Problem requirements:
Copy every line of text in the listing below word for word, and leave the pictures out of your answer.

####

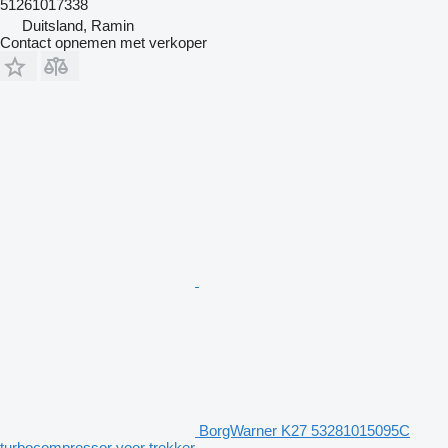
51261017338
Duitsland, Ramin
Contact opnemen met verkoper
BorgWarner K27 53281015095C
turbocompressor voor trekker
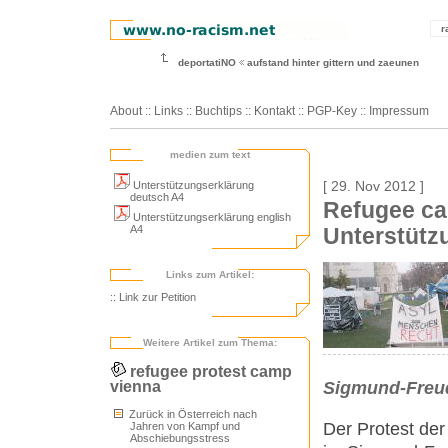
r
deportatiNO
aufstand hinter gittern und zaeunen
About
::
Links
::
Buchtips
::
Kontakt
::
PGP-Key
::
Impressum
medien zum text
Unterstützungserklärung
[ 29. Nov 2012 ]
deutsch A4
Refugee ca
Unterstützungserklärung english
A4
Unterstützu
Links zum Artikel:
:: Link zur Petition
Weitere Artikel zum Thema:
refugee protest camp
vienna
Sigmund-Freu
Zurück in Österreich nach
Der Protest der
Jahren von Kampf und
Abschiebungsstress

####

Output:
51261017338
Duitsland, Ramin
Contact opnemen met verkoper
BorgWarner K27 53281015095C
turbocompressor voor trekker
r
deportatiNO
aufstand hinter gittern und zaeunen
About
::
Links
::
Buchtips
::
Kontakt
::
PGP-Key
::
Impressum
medien zum text
Unterstützungserklärung
[ 29. Nov 2012 ]
deutsch A4
Refugee ca
Unterstützungserklärung english
A4
Unterstützu
Links zum Artikel:
:: Link zur Petition
Weitere Artikel zum Thema:
refugee protest camp
vienna
Sigmund-Freu
Zurück in Österreich nach
Der Protest der
Jahren von Kampf und
Abschiebungsstress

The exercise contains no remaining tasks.